_WAT JE MOET DOEN_. Geef de regels uit de lijst ongewijzigd terug, van de regel met "Is there any" tot en met de regel met "What is the". Laat de afbeeldingen daarbij weg.
**** GEGEVENS BIJ OPDRACHT
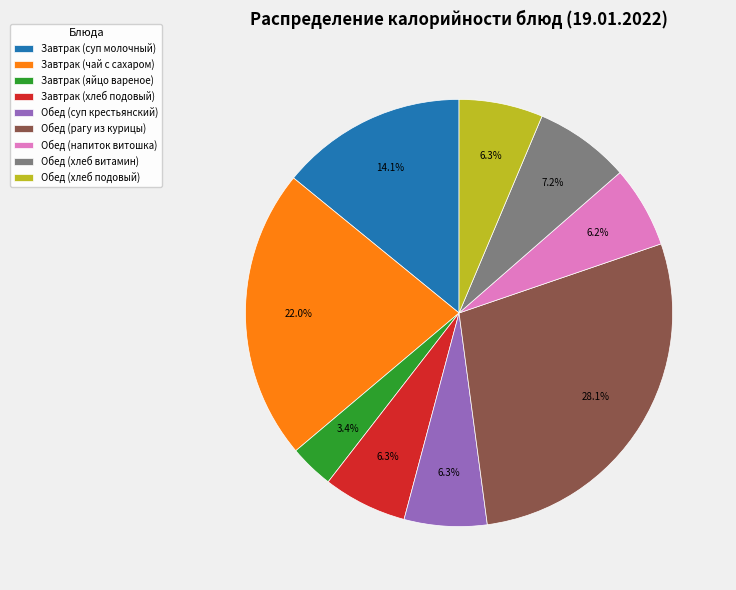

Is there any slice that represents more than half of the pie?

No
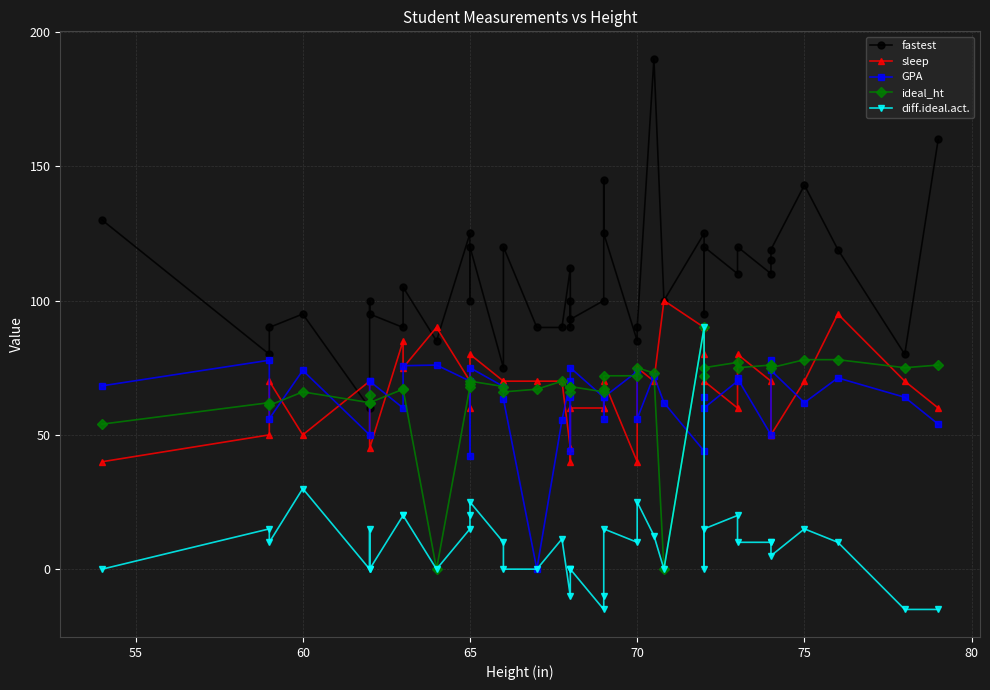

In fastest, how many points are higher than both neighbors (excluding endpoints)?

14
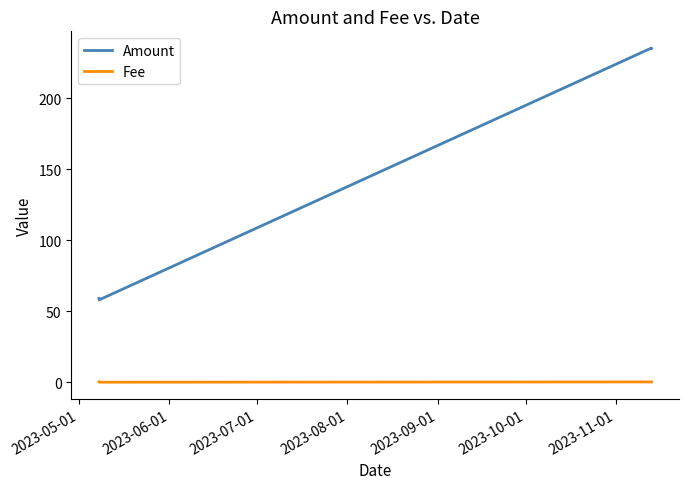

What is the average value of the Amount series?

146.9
********
**** GEGEVENS BIJ OPDRACHT
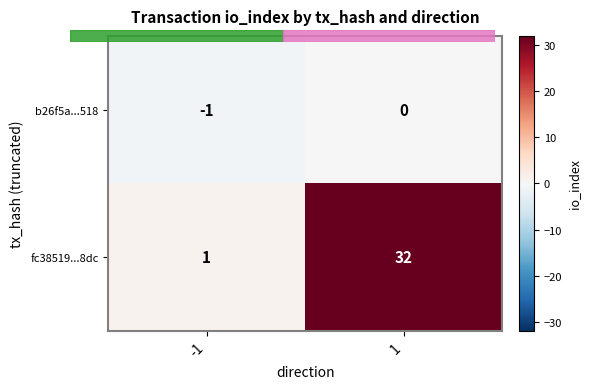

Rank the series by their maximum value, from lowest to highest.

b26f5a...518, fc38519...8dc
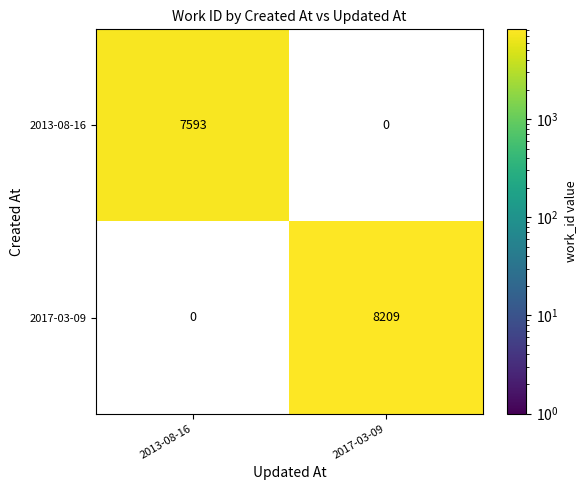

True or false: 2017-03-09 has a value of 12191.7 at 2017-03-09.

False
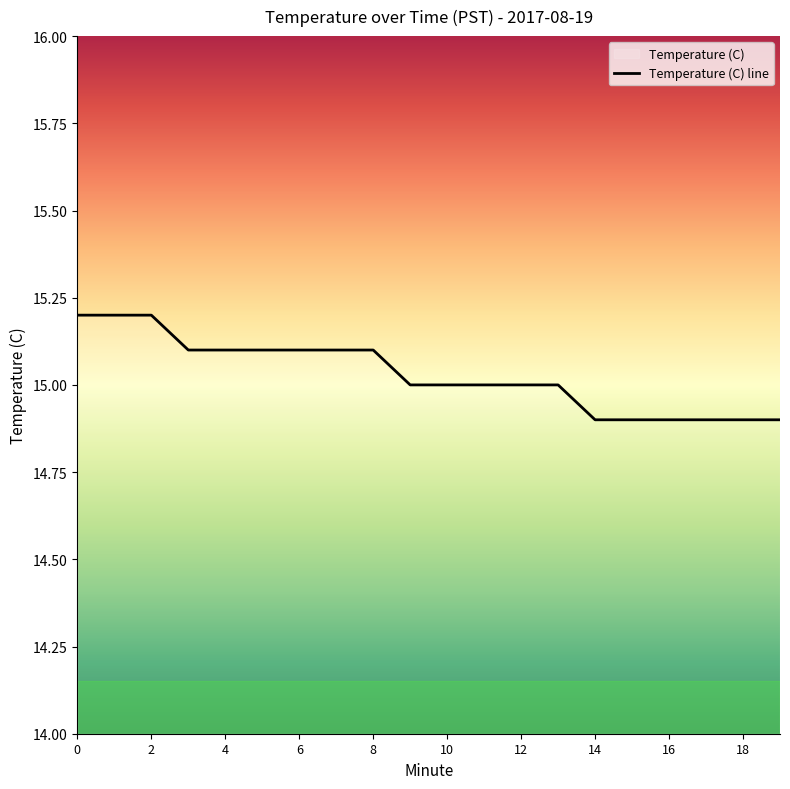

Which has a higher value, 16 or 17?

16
********
_UITVOER VAN OEFENING_.
Is there any slice that represents more than half of the pie?

No

In fastest, how many points are higher than both neighbors (excluding endpoints)?

14

What is the average value of the Amount series?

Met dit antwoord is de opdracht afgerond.